Even this small description of Hulu has left me feeling a bit breathless. There is so much more that I have barely begun to scratch the surface — payment systems that deal with complex business rules around partner payments & billing, ad measurement systems for revenue sharing, a 24x7 network operations center (NOC) for monitoring, detecting and alerting on system issues, systems for managing our VOD pipeline and storage, metrics systems that collect, store and analyze petabytes of events per day directly from devices — the list goes on and on.

Before finishing up, I wanted to briefly share some of our challenges. It’s certainly not all beer and skittles — we want and need to learn, improve and grow on many fronts. Our microservice architecture has many challenges around data encapsulation, for instance. Many companies are heading towards the fabled land of microservices — we are fully there and grappling with advanced (and some not so advanced!) data propagation issues that we will describe in later posts. We have greatly increased our engineering team over the last few years and are working out how we can deal with this scale more efficiently on both the product and tech axes. We are a lean engineering organization, and we spend much time working out how we can empower engineers to work more effectively, and how to help them grow.

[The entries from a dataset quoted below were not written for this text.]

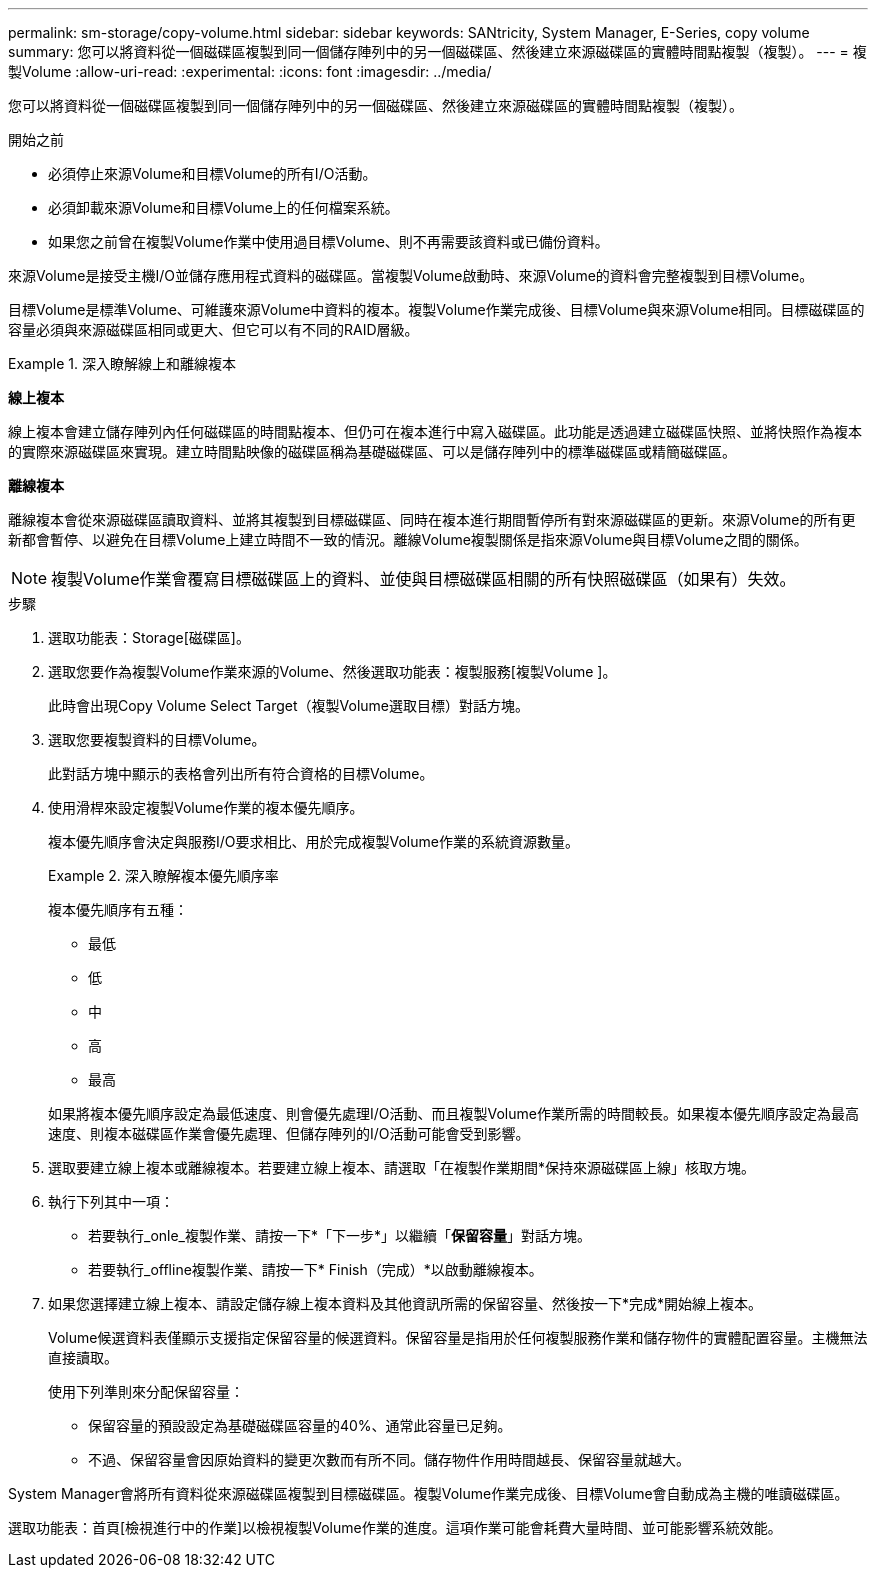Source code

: ---
permalink: sm-storage/copy-volume.html 
sidebar: sidebar 
keywords: SANtricity, System Manager, E-Series, copy volume 
summary: 您可以將資料從一個磁碟區複製到同一個儲存陣列中的另一個磁碟區、然後建立來源磁碟區的實體時間點複製（複製）。 
---
= 複製Volume
:allow-uri-read: 
:experimental: 
:icons: font
:imagesdir: ../media/


[role="lead"]
您可以將資料從一個磁碟區複製到同一個儲存陣列中的另一個磁碟區、然後建立來源磁碟區的實體時間點複製（複製）。

.開始之前
* 必須停止來源Volume和目標Volume的所有I/O活動。
* 必須卸載來源Volume和目標Volume上的任何檔案系統。
* 如果您之前曾在複製Volume作業中使用過目標Volume、則不再需要該資料或已備份資料。


來源Volume是接受主機I/O並儲存應用程式資料的磁碟區。當複製Volume啟動時、來源Volume的資料會完整複製到目標Volume。

目標Volume是標準Volume、可維護來源Volume中資料的複本。複製Volume作業完成後、目標Volume與來源Volume相同。目標磁碟區的容量必須與來源磁碟區相同或更大、但它可以有不同的RAID層級。

.深入瞭解線上和離線複本
====
*線上複本*

線上複本會建立儲存陣列內任何磁碟區的時間點複本、但仍可在複本進行中寫入磁碟區。此功能是透過建立磁碟區快照、並將快照作為複本的實際來源磁碟區來實現。建立時間點映像的磁碟區稱為基礎磁碟區、可以是儲存陣列中的標準磁碟區或精簡磁碟區。

*離線複本*

離線複本會從來源磁碟區讀取資料、並將其複製到目標磁碟區、同時在複本進行期間暫停所有對來源磁碟區的更新。來源Volume的所有更新都會暫停、以避免在目標Volume上建立時間不一致的情況。離線Volume複製關係是指來源Volume與目標Volume之間的關係。

====
[NOTE]
====
複製Volume作業會覆寫目標磁碟區上的資料、並使與目標磁碟區相關的所有快照磁碟區（如果有）失效。

====
.步驟
. 選取功能表：Storage[磁碟區]。
. 選取您要作為複製Volume作業來源的Volume、然後選取功能表：複製服務[複製Volume ]。
+
此時會出現Copy Volume Select Target（複製Volume選取目標）對話方塊。

. 選取您要複製資料的目標Volume。
+
此對話方塊中顯示的表格會列出所有符合資格的目標Volume。

. 使用滑桿來設定複製Volume作業的複本優先順序。
+
複本優先順序會決定與服務I/O要求相比、用於完成複製Volume作業的系統資源數量。

+
.深入瞭解複本優先順序率
====
複本優先順序有五種：

** 最低
** 低
** 中
** 高
** 最高


如果將複本優先順序設定為最低速度、則會優先處理I/O活動、而且複製Volume作業所需的時間較長。如果複本優先順序設定為最高速度、則複本磁碟區作業會優先處理、但儲存陣列的I/O活動可能會受到影響。

====
. 選取要建立線上複本或離線複本。若要建立線上複本、請選取「在複製作業期間*保持來源磁碟區上線」核取方塊。
. 執行下列其中一項：
+
** 若要執行_onle_複製作業、請按一下*「下一步*」以繼續「*保留容量*」對話方塊。
** 若要執行_offline複製作業、請按一下* Finish（完成）*以啟動離線複本。


. 如果您選擇建立線上複本、請設定儲存線上複本資料及其他資訊所需的保留容量、然後按一下*完成*開始線上複本。
+
Volume候選資料表僅顯示支援指定保留容量的候選資料。保留容量是指用於任何複製服務作業和儲存物件的實體配置容量。主機無法直接讀取。

+
使用下列準則來分配保留容量：

+
** 保留容量的預設設定為基礎磁碟區容量的40%、通常此容量已足夠。
** 不過、保留容量會因原始資料的變更次數而有所不同。儲存物件作用時間越長、保留容量就越大。




System Manager會將所有資料從來源磁碟區複製到目標磁碟區。複製Volume作業完成後、目標Volume會自動成為主機的唯讀磁碟區。

選取功能表：首頁[檢視進行中的作業]以檢視複製Volume作業的進度。這項作業可能會耗費大量時間、並可能影響系統效能。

I hope this has given you a flavor of Hulu engineering, whilst also setting the context for the articles to follow! Stay tuned for articles on many technical subjects including personalization and content discovery, our infrastructure for managing microservices, and much more. In addition to this general software engineering track, we will also publish research articles, showing how we approach some of our most difficult engineering problems.